» **WHAT IS REQUIRED**
Copy, from the data below, each line that has the word "lines".

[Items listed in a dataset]
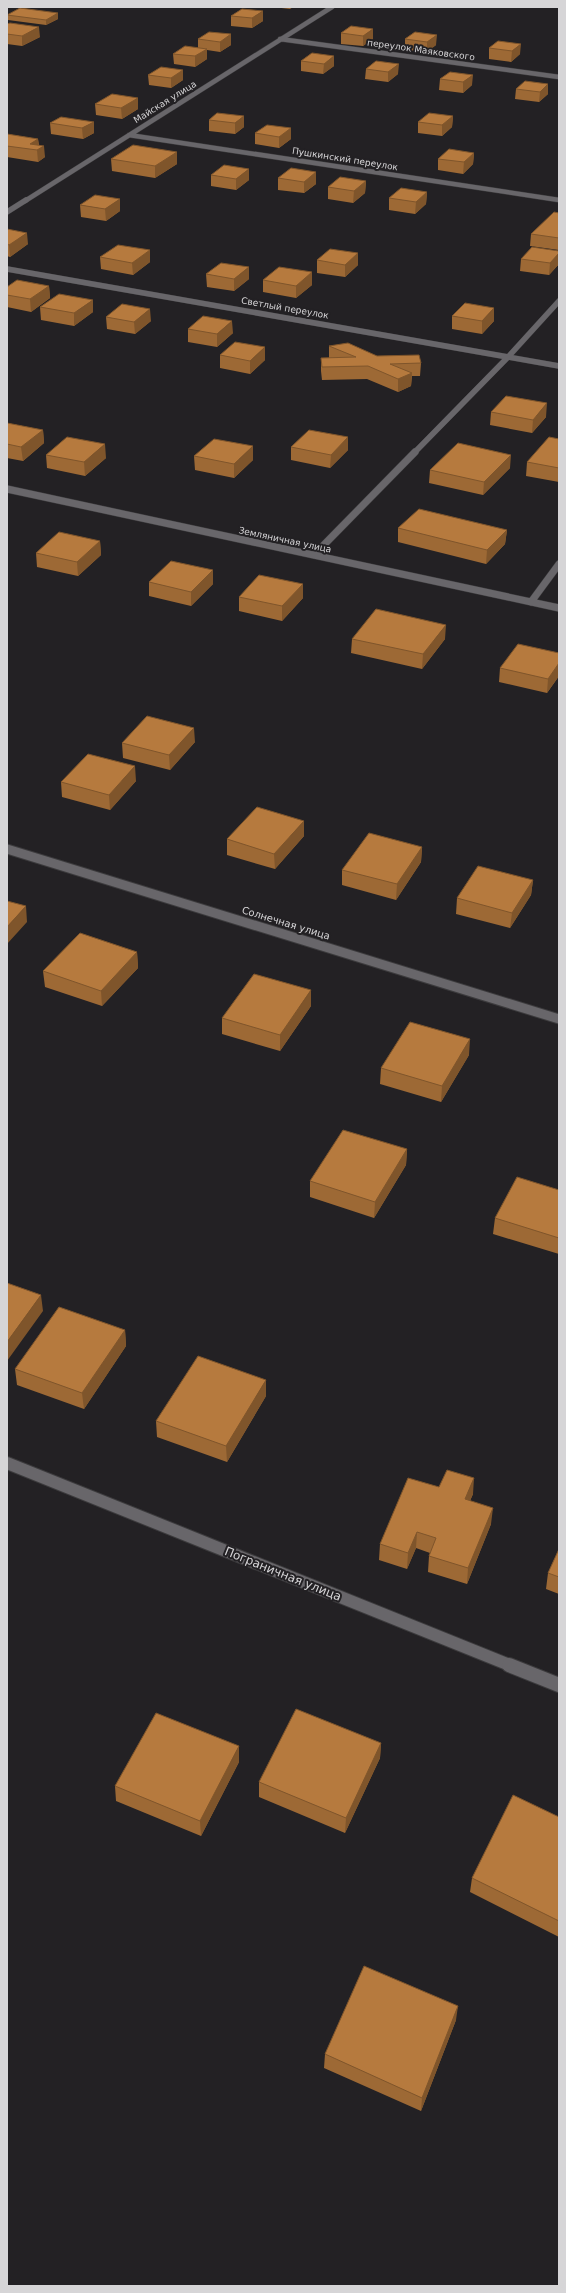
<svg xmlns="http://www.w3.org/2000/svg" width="566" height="2293" font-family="'DejaVu Sans',sans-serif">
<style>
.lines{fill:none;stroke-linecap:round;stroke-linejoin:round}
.minor-far5-casing{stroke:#3c3b3d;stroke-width:5.5}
.minor-far4-casing{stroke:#3c3b3d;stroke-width:6}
.minor-far3-casing{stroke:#3c3b3d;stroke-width:8}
.minor-far2-casing{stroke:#3c3b3d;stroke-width:11}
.minor-far1-casing{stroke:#3c3b3d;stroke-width:14}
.minor-casing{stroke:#3c3b3d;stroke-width:16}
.minor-far5{stroke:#68666a;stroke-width:4.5}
.minor-far4{stroke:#68666a;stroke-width:5.5}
.minor-far3{stroke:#68666a;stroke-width:7}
.minor-far2{stroke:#68666a;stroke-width:9}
.minor-far1{stroke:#68666a;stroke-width:12}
.minor{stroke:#68666a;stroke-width:14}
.wall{fill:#9d6935}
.shaded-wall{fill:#7f552b}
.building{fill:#b67a3e;stroke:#7f552b}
.labels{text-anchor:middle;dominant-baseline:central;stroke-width:4;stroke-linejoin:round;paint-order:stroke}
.far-street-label{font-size:9px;fill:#d6d5d7;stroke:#232124}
.street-label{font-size:10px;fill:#d6d5d7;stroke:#232124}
.near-street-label{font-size:12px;fill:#d6d5d7;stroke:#232124}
</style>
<rect width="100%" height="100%" fill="#232124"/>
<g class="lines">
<defs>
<path id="minor-far5" d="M280,39l279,38
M129,135l430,65
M25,201l307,-194"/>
<path id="minor-far4" d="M7,212l19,-12
M7,269l552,97
M414,453l95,-97 50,-55"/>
<path id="minor-far3" d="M7,489l552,119
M314,555l101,-103
M531,602l28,-38"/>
<path id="minor-far2" d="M7,849l552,170"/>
<path id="minor-far1" d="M7,1463l505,203"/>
<path id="minor" d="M509,1665l50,20"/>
</defs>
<use href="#minor-far5" class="minor-far5-casing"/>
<use href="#minor-far4" class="minor-far4-casing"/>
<use href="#minor-far3" class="minor-far3-casing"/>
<use href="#minor-far2" class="minor-far2-casing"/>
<use href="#minor-far1" class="minor-far1-casing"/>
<use href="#minor" class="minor-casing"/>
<use href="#minor-far5" class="minor-far5"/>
<use href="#minor-far4" class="minor-far4"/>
<use href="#minor-far3" class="minor-far3"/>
<use href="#minor-far2" class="minor-far2"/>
<use href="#minor-far1" class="minor-far1"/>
<use href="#minor" class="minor"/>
</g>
<path class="wall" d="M273,7h20l-3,2z
M242,9l21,12 -11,7 -21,-2v-10z
M58,13v6l-12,6 -38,-5 -1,-5z
M7,24l33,13 -18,9 -15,-2z
M351,26l22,13 -10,7 -22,-2v-11z
M415,32l21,13 -9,7 -22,-2v-11z
M231,34v11l-11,7 -13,-2v9l-12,8 -21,-3 -1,-10 25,-6v-9z
M498,41l22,13 -9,8 -22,-3v-11z
M312,53l22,13 -11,8 -22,-3v-10z
M376,61l22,13 -10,8 -23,-3 1,-10z
M559,62v10h-1z
M183,70v10l-12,8 -22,-3 -1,-10z
M450,72l22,13 -9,8 -24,-3 1,-11z
M548,84v10l-9,8 -24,-3 1,-10z
M138,98v11l-16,10 -26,-4 -1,-11z
M217,113l27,14 -9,7 -26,-3v-11z
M453,116l-1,11 -10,9 -24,-3v-11z
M61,117l33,16 -11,6 -32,-5 -1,-11z
M291,128v11l-12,9 -24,-4v-11z
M7,134l31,5 1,6 6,12 -7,5 -31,-5z
M177,152v12l-22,14 -43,-7 -1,-12z
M474,153l-1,11 -10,10 -25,-4v-11z
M316,172v12l-12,9 -26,-3v-12z
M211,175l38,5 -13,10 -25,-4z
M366,181l-1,12 -12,10 -25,-4v-12z
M427,192l-1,12 -11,10 -26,-4v-12z
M80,205l40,6 -14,10 -25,-4z
M559,213v37l-29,-4 1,-12z
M7,229l21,15 -18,13 -3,-1z
M150,250v12l-17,13 -32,-6 -1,-12z
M559,251v13l-10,11 -29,-4 1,-12z
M358,253v12l-13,12 -28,-4v-13z
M312,272v13l-16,13 -33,-6v-12z
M206,274l43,5 -15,12 -27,-4z
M49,286l1,12 -19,14 -24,-5v-20z
M40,307l53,5 -19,14 -33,-6z
M452,316l42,5 -12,13 -30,-5z
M106,317l45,4 -16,13 -28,-5z
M188,329l45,4 -16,14 -29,-5z
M329,346l48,10 44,7 -1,13h-8l-1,10 -13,6 -31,-13 -45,1 -1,-9v-13h8z
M220,355l45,5 -15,14 -30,-6z
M491,412l55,5 -14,16 -42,-8z
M7,423l36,7 1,13 -21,18 -16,-3z
M348,437v13l-18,18 -39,-8v-13z
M559,439v43l-33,-6 1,-14z
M46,455l60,3 -21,18 -38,-8z
M194,456l59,4 -19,18 -39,-8z
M510,468l-27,27 -54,-12 1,-13z
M398,528l109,2 -2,14 -19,20 -88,-22z
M100,541l1,14 -23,21 -41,-9 -1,-14z
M213,570v14l-22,22 -42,-10v-14z
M303,584v14l-21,23 -43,-10v-14z
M352,639h93l-23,30 -71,-16z
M559,653v23l-12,17 -48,-11 1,-14z
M195,742l-25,28 -47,-12 -1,-15z
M136,781l-26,29 -48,-13 -1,-15z
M304,836l-29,33 -48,-14v-16z
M422,847l-1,15 -25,38 -54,-15v-15z
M533,880l-2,15 -21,33 -54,-14 1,-16z
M137,952l1,16 -36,38 -57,-19 -2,-16z
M311,1006l-31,45 -58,-17v-16z
M469,1055l-28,47 -61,-18 1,-16z
M407,1149l-1,16 -32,53 -64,-21v-16z
M559,1190v64l-66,-20 2,-16z
M125,1330l1,16 -42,63 -67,-24 -2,-16z
M266,1396l-39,66 -70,-25 -1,-16z
M439,1487l34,7 -3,7 21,23 -24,60 -39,-12 1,-16 1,-3 -14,-5 -9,21 -28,-9 1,-16z
M559,1549v45l-13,-5 2,-16z
M381,1743l-1,15 -35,75 -86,-36v-15z
M239,1762l-38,74 -85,-35 -1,-15z
M559,1817v120l-89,-45 2,-14z
M456,2020l-35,91 -97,-43 1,-14z"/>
<path class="shaded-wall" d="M263,11v10l-11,7v-10z
M58,13v6l-12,6v-5z
M39,27l1,10 -18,9v-10z
M373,29v10l-10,7v-10z
M231,34v11l-11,7v-10z
M437,35l-1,10 -9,7v-10z
M521,44l-1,10 -9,8 1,-11z
M207,49v10l-12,8v-11z
M334,56v10l-11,8 1,-10z
M399,64l-1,10 -10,8v-10z
M183,70v10l-12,8v-10z
M473,75l-1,10 -9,8v-11z
M548,84v10l-9,8 1,-10z
M138,98v11l-16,10 -1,-11z
M244,116v11l-9,7v-11z
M453,116l-1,11 -10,9v-11z
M94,122v11l-11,6 -1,-11z
M291,128v11l-12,9v-11z
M38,139l1,10 5,-3 1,11 -7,5 -1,-12 -7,-6z
M177,152v12l-22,14v-12z
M474,153l-1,11 -10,10 1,-12z
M249,169v11l-13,10v-11z
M316,172v12l-12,9v-11z
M366,181l-1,12 -12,10 1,-12z
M427,192l-1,12 -11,10 1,-12z
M120,199v12l-14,10 -1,-12z
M27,233l1,11 -18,13 -1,-12z
M150,250v12l-17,13 -1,-12z
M358,253v12l-13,12v-12z
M559,253v11l-10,11 1,-12z
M249,267v12l-15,12v-12z
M312,272v13l-16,13v-12z
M49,286l1,12 -19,14 -1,-13z
M93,300v12l-19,14v-13z
M494,308v13l-12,13v-13z
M150,309l1,12 -16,13 -1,-12z
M232,321l1,12 -16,14v-13z
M265,347v13l-15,14v-13z
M412,373l-1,13 -13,6v-13z
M547,403l-1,14 -14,16 1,-13z
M43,430l1,13 -21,18 -2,-14z
M348,437v13l-18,18 1,-13z
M105,444l1,14 -21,18 -1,-14z
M253,446v14l-19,18v-14z
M511,455l-1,13 -27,27 1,-13z
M507,530l-2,14 -19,20 1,-14z
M100,541l1,14 -23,21 -1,-14z
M213,570v14l-22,22v-14z
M303,584v14l-21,23v-15z
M446,625l-1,14 -23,30 1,-15z
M559,663v13l-12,17 1,-14z
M194,728l1,14 -25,28 -1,-15z
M135,766l1,15 -26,29 -1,-15z
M304,821v15l-29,33 -1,-15z
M422,847l-1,15 -25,38 1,-16z
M533,880l-2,15 -21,33 2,-15z
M26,906l1,16 -20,22v-17z
M137,952l1,16 -36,38 -1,-15z
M311,990v16l-31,45v-16z
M470,1039l-1,16 -28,47 1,-16z
M407,1149l-1,16 -32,53 1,-16z
M41,1295l2,16 -36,50v-19z
M125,1330l1,16 -42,63 -2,-16z
M266,1380v16l-39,66 -1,-16z
M474,1478l-1,16 -10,21 2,-16z
M493,1508l-2,16 -24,60 1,-16z
M417,1532l-1,16 -9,21 1,-16z
M381,1743l-1,15 -35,75 1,-15z
M239,1746v16l-38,74 -1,-15z
M458,2006l-2,14 -35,91 1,-13z"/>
<path class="building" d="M20,8l38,5 -12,7 -39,-5z
M242,9l21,2 -11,7 -21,-2z
M10,23l29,4 -17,9 -15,-2v-10z
M351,26l22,3 -10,7 -22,-3z
M209,32l22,2 -11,8 -22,-3z
M415,32l22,3 -10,7 -22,-3z
M498,41l23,3 -9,7 -23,-3z
M185,46l22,3 -12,7 -22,-2z
M312,53l22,3 -10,8 -23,-3z
M376,61l23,3 -11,8 -22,-3z
M161,67l22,3 -12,8 -23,-3z
M450,72l23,3 -10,7 -23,-3z
M525,81l23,3 -8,8 -24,-3z
M112,94l26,4 -17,10 -26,-4z
M217,113l27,3 -9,7 -26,-3z
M429,113l24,3 -11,9 -24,-3z
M61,117l33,5 -12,6 -32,-5z
M267,125l24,3 -12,9 -24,-4z
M7,134l31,5 -8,5 14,2 -7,4 -30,-4z
M133,145l44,7 -22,14 -44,-7z
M449,149l25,4 -10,9 -26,-3z
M224,165l25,4 -13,10 -25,-4z
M291,168l25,4 -12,10 -26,-4z
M340,177l26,4 -12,10 -26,-4z
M401,188l26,4 -11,10 -27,-4z
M95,195l25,4 -15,10 -25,-4z
M554,212l5,1v25l-28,-4z
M7,229l20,4 -18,12 -2,-1z
M118,245l32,5 -18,13 -32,-6z
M532,247l27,4v2l-9,10 -29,-4z
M330,249l28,4 -13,12 -28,-5z
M221,263l28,4 -15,12 -28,-5z
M279,267l33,5 -16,14 -33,-6z
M17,280l32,6 -19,13 -23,-4v-8z
M59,294l34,6 -19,13 -34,-6z
M465,303l29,5 -12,13 -30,-5z
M122,304l28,5 -16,13 -28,-5z
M203,316l29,5 -15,13 -29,-5z
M235,342l30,5 -15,14 -30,-6z
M348,343l29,13 42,-1 2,8 -31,1 22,9 -14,6 -30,-13 -46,1 -1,-9 35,-1 -27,-11z
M506,396l41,7 -14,17 -42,-8z
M7,423l36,7 -22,17 -14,-3z
M309,430l39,7 -17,18 -40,-8z
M67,437l38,7 -21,18 -38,-7z
M549,437l10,2v29l-32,-6z
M214,439l39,7 -19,18 -40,-8z
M458,443l53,12 -27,27 -54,-12z
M419,509l88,21 -20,20 -89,-22z
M59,532l41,9 -23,21 -41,-9z
M171,561l42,9 -22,22 -42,-10z
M259,575l44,9 -21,22 -43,-9z
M376,609l70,16 -23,29 -71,-15z
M518,644l41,9v10l-11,16 -48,-11z
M147,716l47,12 -25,27 -47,-12z
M88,754l47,12 -26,29 -48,-13z
M257,807l47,14 -30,33 -47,-15z
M369,833l53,14 -25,37 -55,-14z
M478,866l55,14 -21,33 -55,-15z
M7,901l19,5 -19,21z
M80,933l57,19 -36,39 -58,-20z
M254,974l57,16 -31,45 -58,-17z
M410,1022l60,17 -28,47 -61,-18z
M343,1130l64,19 -32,53 -65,-21z
M517,1177l42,13v48l-64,-20z
M7,1283l34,12 -34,47z
M59,1307l66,23 -43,63 -67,-24z
M198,1356l68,24 -40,66 -70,-25z
M447,1470l27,8 -9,21 28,9 -25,60 -39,-12 7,-18 -19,-6 -9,21 -28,-9 28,-66 31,9z
M559,1549v28l-11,-4z
M296,1709l85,34 -35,75 -87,-36z
M156,1713l83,33 -39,75 -85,-35z
M513,1795l46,22v104l-87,-43z
M364,1966l94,40 -36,92 -97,-44z"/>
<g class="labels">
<g class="far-street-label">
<text transform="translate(421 50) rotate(8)">переулок Маяковского</text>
<text transform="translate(165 102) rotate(-32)">Майская улица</text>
<text transform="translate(345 159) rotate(9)">Пушкинский переулок</text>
<text transform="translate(285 308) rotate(10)">Светлый переулок</text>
<text transform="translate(285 540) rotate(12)">Земляничная улица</text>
</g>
<g class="street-label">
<text transform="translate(286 923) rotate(17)">Солнечная улица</text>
</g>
<g class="near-street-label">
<text transform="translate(283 1574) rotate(22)">Пограничная улица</text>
</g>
</g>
<rect width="566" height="2293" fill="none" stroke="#d6d5d7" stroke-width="16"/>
</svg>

» **TASK OUTPUT**
.lines{fill:none;stroke-linecap:round;stroke-linejoin:round}
<g class="lines">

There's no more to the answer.